::: EXCERPT TO READ
Terms and conditions of office of chairperson and other directors.

20.—The remuneration (including allowances for expenses) of the chairperson of the Company and the other directors and the other terms and conditions upon and subject to which they hold their respective offices shall be determined by the Minister with the consent of the Minister for Finance.

Payment by Minister for Finance to Company.

21.—(1) The Minister for Finance may pay to the Company, in one or more amounts, a sum not exceeding £10,000,000.

(2) An amount paid to the Company under subsection (1) shall be applied by the Company solely in the payment of debts transferred to the Company under section 52 and shall be so applied as soon as may be.

Borrowing by Company and subsidiaries.

22.— (1) (a) Subject to the consent of the Minister and the Minister for Finance, the Company or a subsidiary may, whether on the security of its assets or otherwise, borrow money (including money in a currency other than the currency of the State).

(b) Subject to subsection (2), the aggregate at any time of borrowings under paragraph (a) (other than borrowings from the Company or a subsidiary) shall not exceed £100 million.

(2) The Company or a subsidiary may borrow money temporarily (including money in a currency other than the currency of the State) but the aggregate at any time of such borrowings (other than borrowings from the Company or a subsidiary) shall not exceed such amount as may be specified by the Minister with the consent of the Minister for Finance.

(3) For the purposes of this section moneys borrowed in a currency other than the currency of the State shall be deemed to be the equivalent in the currency of the State of the actual moneys borrowed, such equivalent being calculated according to the rate of exchange at the time of such borrowing for that currency and the currency of the State.

Guaranteeing by Minister for Finance of borrowing.

23.— (1) The Minister for Finance may, after consultation with the Minister, guarantee, in such form and manner and on such terms and conditions as he or she thinks fit, the due repayment by the Company or a subsidiary of the principal of any money (including money in a currency other than the currency of the State) borrowed by the Company or the subsidiary or the due payment of instalments or other amounts of money owed by the Company or a subsidiary under a contract entered into by the Company or the subsidiary or the payment of interest on any such money, instalment or amount or both the repayment of principal or payment of such instalments or amounts, as the case may be, and the payment of the interest, and any such guarantee may include a guarantee of payment of commission and incidental expenses arising in connection with such borrowings or such contract.

(2) The Minister for Finance shall not so exercise the powers conferred on him or her by this section that the amount or the aggregate amount of principal which he or she may at any one time be liable to repay on foot of any guarantee or guarantees under this section for the time being in force, together with the amount of principal (if any) which the Minister for Finance has previously paid on foot of any guarantee under this section and which has not been repaid by the Company or a subsidiary exceeds £100 million.
::::::
::: GIVEN INFORMATION
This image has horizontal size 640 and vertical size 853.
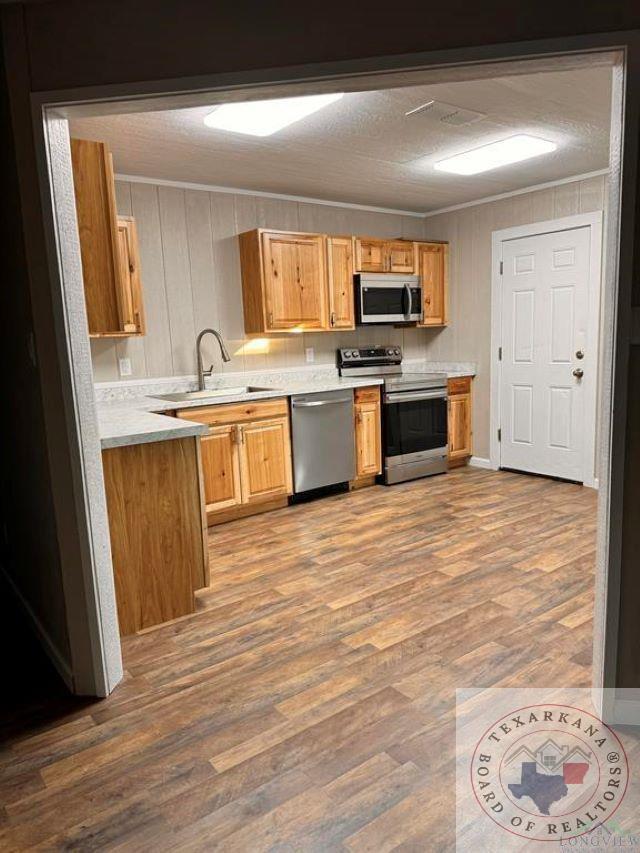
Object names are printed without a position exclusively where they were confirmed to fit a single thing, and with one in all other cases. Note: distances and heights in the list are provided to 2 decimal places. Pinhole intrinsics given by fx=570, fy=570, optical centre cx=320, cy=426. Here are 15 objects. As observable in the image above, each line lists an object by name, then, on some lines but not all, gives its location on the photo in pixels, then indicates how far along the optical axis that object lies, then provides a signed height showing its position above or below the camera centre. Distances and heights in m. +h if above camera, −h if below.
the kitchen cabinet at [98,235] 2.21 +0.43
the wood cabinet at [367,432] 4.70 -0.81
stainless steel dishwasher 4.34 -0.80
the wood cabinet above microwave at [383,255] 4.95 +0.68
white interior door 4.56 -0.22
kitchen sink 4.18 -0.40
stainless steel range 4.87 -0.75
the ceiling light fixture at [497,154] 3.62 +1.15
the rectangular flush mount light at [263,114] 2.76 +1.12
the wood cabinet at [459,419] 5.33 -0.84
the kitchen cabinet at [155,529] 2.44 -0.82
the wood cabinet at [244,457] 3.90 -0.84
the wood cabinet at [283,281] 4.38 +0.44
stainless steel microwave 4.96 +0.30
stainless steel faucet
::::::
# EXERCISE A
In the excerpt on the Company's finances, what is the most the Minister for Finance may pay to the Company under section 21?
# EXERCISE B
Reproduce the part of the excerpt on the Company's finances that runs between "Terms and conditions of" and "soon as may be.", inclusive.

# TASK ANSWER A
A sum not exceeding £10,000,000.

# TASK ANSWER B
Terms and conditions of office of chairperson and other directors.

20.—The remuneration (including allowances for expenses) of the chairperson of the Company and the other directors and the other terms and conditions upon and subject to which they hold their respective offices shall be determined by the Minister with the consent of the Minister for Finance.

Payment by Minister for Finance to Company.

21.—(1) The Minister for Finance may pay to the Company, in one or more amounts, a sum not exceeding £10,000,000.

(2) An amount paid to the Company under subsection (1) shall be applied by the Company solely in the payment of debts transferred to the Company under section 52 and shall be so applied as soon as may be.